Youngest Sibling Rejects Plea From Father’s Former Affair Partner For Caregiving Help

A group of siblings in their twenties saw their childhood world fracture when their father’s workplace romance burst into the open right in front of them. Their mother’s heart broke, the family moved on, and the new partner eagerly took on a stepmother role only to later demand the children be removed when they refused to accept her or forget the past.

More than ten years later the same partner reached out because the father had become seriously ill and disabled while she cared for their four young children under seven. She asked the original siblings for support, believing the youngest once held hope for a better relationship. Instead the youngest sibling delivered a clear refusal, stating the partner had chosen the marriage and must now handle the responsibilities alone.

A Redditor declined to help care for their estranged, ill father at the request of his former affair partner.

Youngest Sibling Rejects Plea From Father's Former Affair Partner For Caregiving Help
Not the actual photo.

'AITA for telling my father's affair partner that she married him and she can take care of him now that he can no longer take care of himself?'

My father was not a very warm and caring father when my siblings and I (all in our 20s now) were young.

I'm the youngest and I was only 8 when we all found out he was having an affair with a woman he worked with.

The affair only came out because the affair partner grew tired of our father staying married to mom and showed no signs of being willing to divorce mom for her.

So she took measures into her own hands and confronted mom with the truth. My siblings and I were all home at the time.

It blindsided my mom significantly because, while she knew our father worked a lot,

he had always been attentive as a spouse to her and he could play pretend that he was invested in his kids.
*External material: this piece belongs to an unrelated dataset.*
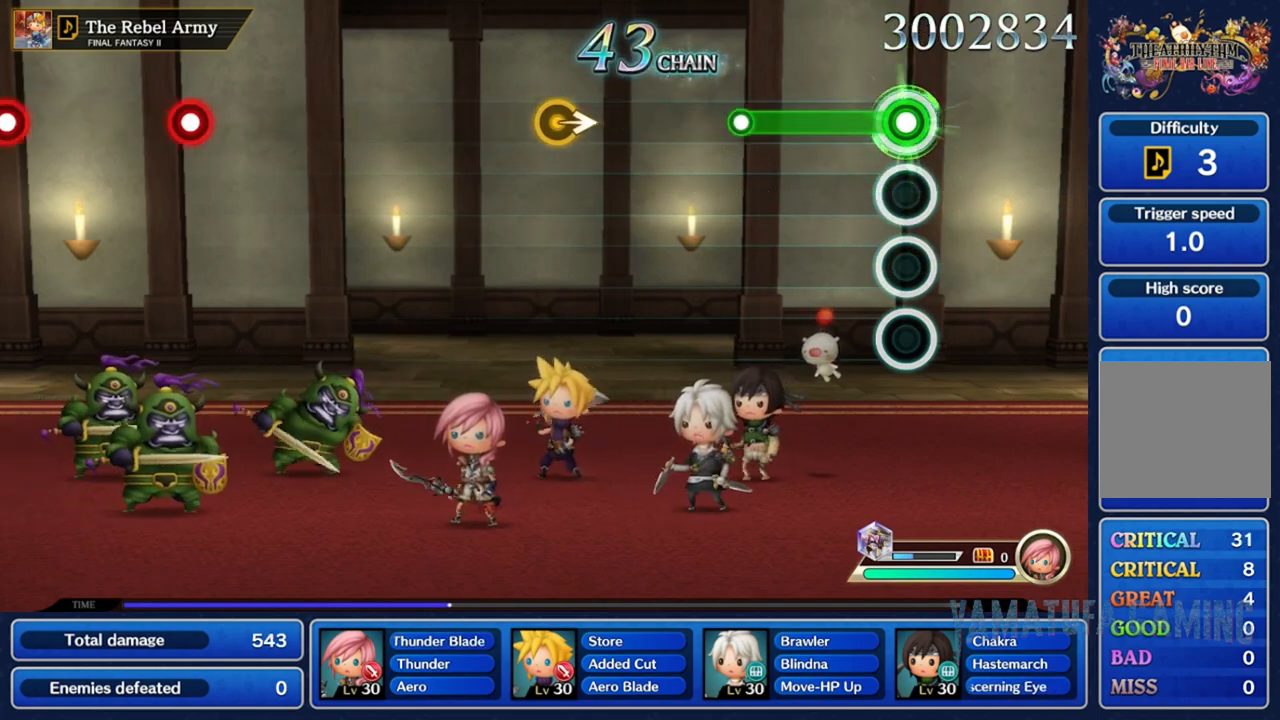
{"buttons": ["R2"], "left_stick": "center", "right_stick": "center", "events": []}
My mom's marriage to him fell apart and she moved out of his house with us and we started anew. My father fought for shared custody.

I often wonder if this was to punish her or us or something because it's not like he had any role in our lives at all. But he was awarded...
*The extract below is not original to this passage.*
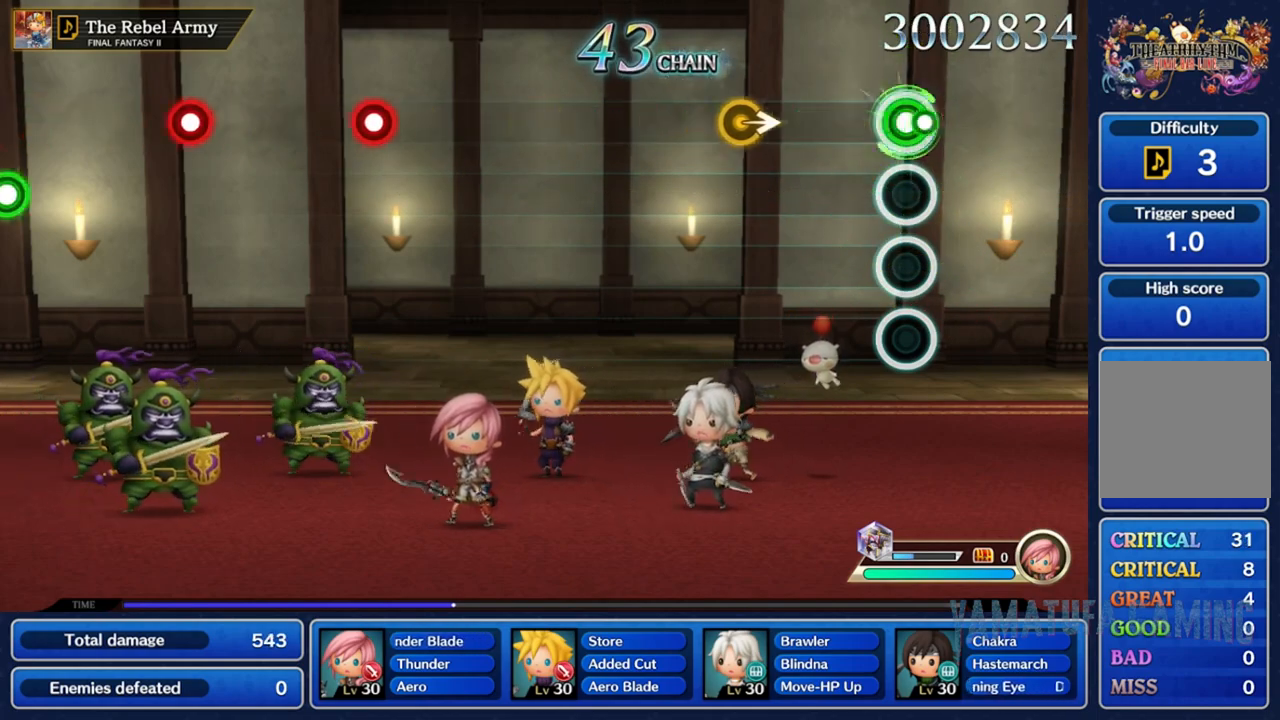
{"buttons": [], "left_stick": "right", "right_stick": "center", "events": [[17, "R2", "up"], [450, "left_stick", "right"]]}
His affair partner threw herself into this role of "stepmom" and she acted like she was some new person who had no bad history with us/our family.

She even ignored the fact she destroyed our mom's heart right in front of us.
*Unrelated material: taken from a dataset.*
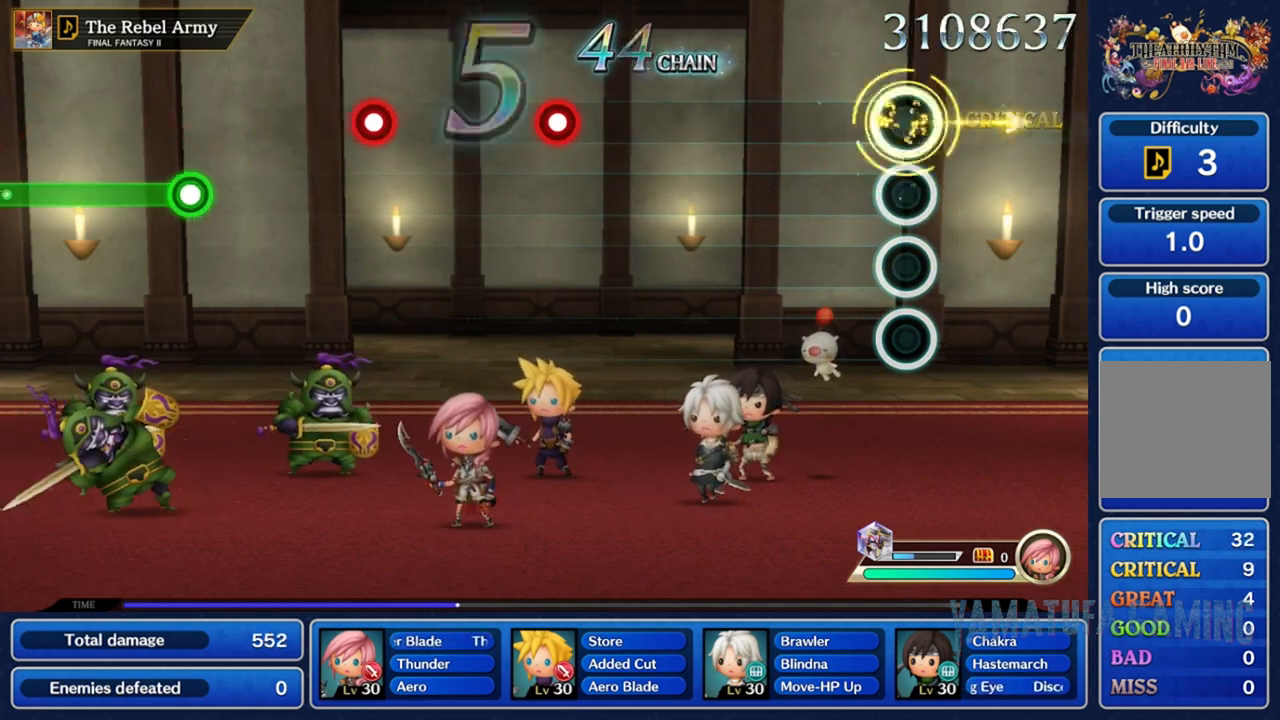
{"buttons": [], "left_stick": "center", "right_stick": "center", "events": [[167, "left_stick", "center"]]}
We did not like her and within two years she told our father she no longer wanted us around anymore

because "all we did was bully her and make her feel like she was some unimportant mistake he made"

and she was also bothered by the fact none of us would acknowledge her as our father's wife or our stepmom.

When asked we would always say she was our father's affair partner. This wasn't something she wanted following her around or thrown in her face a lot.

So we had no contact with our father for more than a decade. I'm 22 now.

Recently the affair partner made contact to inform us that our father had suffered several health complications and he is now ill and disabled.

My oldest brother confirmed this is true and is aware of which hospital he's currently in.

None of us had any interest in seeing him and we expressed this, though not to her, to our father's sister.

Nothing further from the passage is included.